**Your task:**
Some lines hold the string "read". Copy all of them from the material that follows.

**The data:**

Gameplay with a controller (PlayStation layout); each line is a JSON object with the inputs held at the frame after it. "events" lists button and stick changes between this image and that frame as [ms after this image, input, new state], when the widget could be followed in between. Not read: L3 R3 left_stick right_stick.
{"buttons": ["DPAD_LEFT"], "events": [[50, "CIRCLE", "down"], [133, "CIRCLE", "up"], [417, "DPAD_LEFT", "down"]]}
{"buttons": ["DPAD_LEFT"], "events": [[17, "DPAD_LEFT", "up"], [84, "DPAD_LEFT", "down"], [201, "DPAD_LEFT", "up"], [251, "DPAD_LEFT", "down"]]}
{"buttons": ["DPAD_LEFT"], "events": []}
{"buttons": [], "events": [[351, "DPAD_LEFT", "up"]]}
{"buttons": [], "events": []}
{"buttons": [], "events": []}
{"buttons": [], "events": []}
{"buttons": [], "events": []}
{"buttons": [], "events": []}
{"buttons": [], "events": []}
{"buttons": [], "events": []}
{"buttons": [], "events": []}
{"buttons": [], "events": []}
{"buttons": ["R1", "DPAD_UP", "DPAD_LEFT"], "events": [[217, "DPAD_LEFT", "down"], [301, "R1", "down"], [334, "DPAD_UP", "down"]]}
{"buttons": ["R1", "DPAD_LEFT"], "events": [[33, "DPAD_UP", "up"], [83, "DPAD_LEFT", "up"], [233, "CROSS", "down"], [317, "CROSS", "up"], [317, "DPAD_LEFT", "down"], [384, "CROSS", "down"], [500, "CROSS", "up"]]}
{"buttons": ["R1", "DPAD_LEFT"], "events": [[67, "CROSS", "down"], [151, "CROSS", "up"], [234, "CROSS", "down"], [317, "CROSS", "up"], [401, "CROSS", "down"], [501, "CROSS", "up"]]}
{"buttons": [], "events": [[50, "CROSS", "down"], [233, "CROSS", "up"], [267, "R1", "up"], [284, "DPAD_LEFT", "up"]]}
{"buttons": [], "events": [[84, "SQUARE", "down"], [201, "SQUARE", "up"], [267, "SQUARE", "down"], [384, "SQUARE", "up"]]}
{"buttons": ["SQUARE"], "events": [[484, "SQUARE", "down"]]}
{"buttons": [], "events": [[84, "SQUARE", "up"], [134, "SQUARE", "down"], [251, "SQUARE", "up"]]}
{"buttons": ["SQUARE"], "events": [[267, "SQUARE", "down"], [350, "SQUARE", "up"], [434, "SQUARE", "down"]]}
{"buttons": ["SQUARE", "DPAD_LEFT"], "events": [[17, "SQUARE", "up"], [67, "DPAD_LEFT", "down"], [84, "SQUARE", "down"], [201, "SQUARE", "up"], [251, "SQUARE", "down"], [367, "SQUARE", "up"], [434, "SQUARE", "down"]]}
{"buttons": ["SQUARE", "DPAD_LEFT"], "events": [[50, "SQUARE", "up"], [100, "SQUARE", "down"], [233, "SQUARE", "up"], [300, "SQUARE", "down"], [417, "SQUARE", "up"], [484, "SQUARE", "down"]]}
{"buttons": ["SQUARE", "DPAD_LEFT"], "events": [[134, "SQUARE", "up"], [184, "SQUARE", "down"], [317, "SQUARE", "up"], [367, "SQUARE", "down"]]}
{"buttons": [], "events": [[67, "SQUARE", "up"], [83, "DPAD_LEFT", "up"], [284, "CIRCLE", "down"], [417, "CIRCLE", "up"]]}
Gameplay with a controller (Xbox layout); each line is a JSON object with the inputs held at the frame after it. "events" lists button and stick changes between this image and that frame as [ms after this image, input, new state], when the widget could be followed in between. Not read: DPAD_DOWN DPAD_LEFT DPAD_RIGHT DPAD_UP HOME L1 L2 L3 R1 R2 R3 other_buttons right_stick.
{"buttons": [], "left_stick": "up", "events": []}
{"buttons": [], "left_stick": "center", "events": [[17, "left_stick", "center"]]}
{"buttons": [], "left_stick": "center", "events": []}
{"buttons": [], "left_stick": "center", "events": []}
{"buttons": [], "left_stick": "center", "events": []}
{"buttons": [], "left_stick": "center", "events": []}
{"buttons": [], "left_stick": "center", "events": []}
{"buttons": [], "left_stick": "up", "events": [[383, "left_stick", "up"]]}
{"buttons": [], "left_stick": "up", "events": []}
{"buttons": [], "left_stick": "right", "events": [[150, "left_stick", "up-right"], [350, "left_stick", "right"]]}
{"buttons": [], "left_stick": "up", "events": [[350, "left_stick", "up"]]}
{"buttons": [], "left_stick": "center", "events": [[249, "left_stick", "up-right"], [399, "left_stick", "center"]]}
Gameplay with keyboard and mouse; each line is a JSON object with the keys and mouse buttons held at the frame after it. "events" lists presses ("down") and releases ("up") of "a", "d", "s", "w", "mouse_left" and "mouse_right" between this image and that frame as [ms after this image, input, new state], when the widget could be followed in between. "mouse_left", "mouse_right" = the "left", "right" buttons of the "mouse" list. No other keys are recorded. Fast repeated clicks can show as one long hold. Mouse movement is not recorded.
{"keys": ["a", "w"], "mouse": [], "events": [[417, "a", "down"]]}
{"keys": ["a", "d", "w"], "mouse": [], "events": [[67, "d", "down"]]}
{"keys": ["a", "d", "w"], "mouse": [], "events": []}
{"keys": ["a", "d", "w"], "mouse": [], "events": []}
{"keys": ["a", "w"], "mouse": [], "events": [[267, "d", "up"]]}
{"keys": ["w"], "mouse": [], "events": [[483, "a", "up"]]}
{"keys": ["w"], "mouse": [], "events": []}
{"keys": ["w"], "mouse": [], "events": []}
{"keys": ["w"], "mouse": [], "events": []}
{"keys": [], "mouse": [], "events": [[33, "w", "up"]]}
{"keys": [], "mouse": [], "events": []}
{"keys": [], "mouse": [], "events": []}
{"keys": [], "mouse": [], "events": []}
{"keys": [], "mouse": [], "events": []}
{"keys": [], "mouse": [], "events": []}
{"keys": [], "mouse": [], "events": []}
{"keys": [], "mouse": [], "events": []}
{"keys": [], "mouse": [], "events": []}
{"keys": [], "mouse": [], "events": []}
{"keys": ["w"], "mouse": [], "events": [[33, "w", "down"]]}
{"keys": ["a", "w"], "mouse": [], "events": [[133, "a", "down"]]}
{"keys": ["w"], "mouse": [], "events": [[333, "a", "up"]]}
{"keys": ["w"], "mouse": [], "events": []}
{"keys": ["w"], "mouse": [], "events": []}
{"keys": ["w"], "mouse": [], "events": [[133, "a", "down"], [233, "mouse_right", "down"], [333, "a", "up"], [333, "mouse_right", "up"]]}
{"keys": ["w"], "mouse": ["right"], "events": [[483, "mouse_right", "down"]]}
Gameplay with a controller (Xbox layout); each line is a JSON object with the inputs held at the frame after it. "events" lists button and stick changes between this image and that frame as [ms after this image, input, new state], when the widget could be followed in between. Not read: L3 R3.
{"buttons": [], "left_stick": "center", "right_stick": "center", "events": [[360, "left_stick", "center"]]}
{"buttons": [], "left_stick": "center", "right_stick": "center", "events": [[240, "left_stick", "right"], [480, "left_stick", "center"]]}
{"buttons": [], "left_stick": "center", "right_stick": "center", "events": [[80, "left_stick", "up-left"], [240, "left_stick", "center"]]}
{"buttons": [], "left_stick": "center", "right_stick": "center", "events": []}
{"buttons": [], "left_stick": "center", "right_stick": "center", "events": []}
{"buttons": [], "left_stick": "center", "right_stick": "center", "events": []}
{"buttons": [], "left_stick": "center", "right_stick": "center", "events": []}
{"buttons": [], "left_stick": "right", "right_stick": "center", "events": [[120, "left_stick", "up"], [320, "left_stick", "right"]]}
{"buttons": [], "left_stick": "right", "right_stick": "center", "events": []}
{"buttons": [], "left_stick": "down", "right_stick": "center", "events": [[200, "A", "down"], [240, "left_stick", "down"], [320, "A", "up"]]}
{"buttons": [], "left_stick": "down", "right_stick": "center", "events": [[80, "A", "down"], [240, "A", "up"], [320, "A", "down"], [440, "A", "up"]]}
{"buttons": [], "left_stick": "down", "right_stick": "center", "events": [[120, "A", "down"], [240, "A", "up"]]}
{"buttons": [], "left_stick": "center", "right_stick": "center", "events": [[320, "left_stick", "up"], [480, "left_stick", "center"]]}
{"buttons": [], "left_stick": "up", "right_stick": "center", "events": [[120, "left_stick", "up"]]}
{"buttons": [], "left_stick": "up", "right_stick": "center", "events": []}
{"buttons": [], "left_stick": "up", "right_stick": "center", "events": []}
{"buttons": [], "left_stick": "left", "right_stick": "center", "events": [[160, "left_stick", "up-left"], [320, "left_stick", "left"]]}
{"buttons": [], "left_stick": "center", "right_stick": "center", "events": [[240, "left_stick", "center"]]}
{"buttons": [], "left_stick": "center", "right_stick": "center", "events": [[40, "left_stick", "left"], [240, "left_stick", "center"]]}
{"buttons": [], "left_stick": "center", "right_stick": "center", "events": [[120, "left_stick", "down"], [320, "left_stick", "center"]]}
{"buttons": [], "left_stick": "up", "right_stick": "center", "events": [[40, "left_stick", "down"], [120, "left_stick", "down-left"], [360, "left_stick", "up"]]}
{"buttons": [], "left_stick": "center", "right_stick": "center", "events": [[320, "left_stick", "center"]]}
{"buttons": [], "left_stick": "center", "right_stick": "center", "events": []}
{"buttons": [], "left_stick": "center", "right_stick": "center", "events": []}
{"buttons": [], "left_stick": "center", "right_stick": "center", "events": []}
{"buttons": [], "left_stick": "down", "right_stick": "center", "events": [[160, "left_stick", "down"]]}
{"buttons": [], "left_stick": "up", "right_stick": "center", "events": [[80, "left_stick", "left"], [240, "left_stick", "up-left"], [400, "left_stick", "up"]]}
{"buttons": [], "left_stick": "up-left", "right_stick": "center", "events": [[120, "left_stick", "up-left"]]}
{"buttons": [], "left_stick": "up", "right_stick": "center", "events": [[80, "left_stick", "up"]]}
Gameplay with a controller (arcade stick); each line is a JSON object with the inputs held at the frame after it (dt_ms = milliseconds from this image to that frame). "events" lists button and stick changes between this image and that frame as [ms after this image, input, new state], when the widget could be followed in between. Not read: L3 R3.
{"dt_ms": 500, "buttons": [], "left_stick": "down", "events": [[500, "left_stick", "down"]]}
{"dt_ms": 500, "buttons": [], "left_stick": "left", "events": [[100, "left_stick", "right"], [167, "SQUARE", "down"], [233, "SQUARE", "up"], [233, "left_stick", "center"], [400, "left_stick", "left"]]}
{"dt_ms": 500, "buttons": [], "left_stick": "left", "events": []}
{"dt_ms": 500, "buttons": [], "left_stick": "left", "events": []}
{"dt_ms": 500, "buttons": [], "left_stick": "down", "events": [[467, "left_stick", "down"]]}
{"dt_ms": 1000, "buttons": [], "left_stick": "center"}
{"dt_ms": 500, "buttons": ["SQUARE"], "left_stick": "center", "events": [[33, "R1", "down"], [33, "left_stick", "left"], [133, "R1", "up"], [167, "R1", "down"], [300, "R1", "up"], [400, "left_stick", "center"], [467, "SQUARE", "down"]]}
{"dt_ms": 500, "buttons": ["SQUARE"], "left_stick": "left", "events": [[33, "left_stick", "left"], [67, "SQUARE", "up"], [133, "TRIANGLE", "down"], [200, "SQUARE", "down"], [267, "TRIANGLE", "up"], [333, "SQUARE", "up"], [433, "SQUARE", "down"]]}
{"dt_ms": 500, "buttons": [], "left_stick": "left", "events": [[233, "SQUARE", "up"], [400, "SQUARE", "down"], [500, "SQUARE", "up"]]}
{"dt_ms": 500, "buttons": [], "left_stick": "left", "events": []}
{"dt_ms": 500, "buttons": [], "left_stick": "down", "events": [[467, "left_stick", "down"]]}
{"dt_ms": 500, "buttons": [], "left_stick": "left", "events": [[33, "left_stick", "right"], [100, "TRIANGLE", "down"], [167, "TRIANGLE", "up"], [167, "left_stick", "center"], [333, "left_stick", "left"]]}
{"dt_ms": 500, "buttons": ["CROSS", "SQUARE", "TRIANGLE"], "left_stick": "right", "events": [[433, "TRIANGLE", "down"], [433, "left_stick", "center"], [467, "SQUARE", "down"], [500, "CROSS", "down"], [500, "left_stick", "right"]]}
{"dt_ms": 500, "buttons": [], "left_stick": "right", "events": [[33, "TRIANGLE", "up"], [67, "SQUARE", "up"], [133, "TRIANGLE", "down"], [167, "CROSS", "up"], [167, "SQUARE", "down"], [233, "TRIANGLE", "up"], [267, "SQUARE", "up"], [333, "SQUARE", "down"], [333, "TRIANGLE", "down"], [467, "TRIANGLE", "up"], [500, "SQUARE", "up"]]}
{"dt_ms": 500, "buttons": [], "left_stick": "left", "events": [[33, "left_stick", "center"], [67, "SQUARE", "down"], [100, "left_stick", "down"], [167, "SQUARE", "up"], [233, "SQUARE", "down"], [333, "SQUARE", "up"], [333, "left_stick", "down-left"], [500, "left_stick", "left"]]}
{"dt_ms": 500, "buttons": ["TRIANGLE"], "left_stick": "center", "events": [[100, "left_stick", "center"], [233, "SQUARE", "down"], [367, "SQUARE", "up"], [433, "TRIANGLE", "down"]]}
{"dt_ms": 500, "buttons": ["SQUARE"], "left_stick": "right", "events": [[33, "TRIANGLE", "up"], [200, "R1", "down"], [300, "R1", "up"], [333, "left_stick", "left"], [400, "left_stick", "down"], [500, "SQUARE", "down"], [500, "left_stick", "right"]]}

**Solution to this exercise:**
Gameplay with a controller (PlayStation layout); each line is a JSON object with the inputs held at the frame after it. "events" lists button and stick changes between this image and that frame as [ms after this image, input, new state], when the widget could be followed in between. Not read: L3 R3 left_stick right_stick.
Gameplay with a controller (Xbox layout); each line is a JSON object with the inputs held at the frame after it. "events" lists button and stick changes between this image and that frame as [ms after this image, input, new state], when the widget could be followed in between. Not read: DPAD_DOWN DPAD_LEFT DPAD_RIGHT DPAD_UP HOME L1 L2 L3 R1 R2 R3 other_buttons right_stick.
Gameplay with a controller (Xbox layout); each line is a JSON object with the inputs held at the frame after it. "events" lists button and stick changes between this image and that frame as [ms after this image, input, new state], when the widget could be followed in between. Not read: L3 R3.
Gameplay with a controller (arcade stick); each line is a JSON object with the inputs held at the frame after it (dt_ms = milliseconds from this image to that frame). "events" lists button and stick changes between this image and that frame as [ms after this image, input, new state], when the widget could be followed in between. Not read: L3 R3.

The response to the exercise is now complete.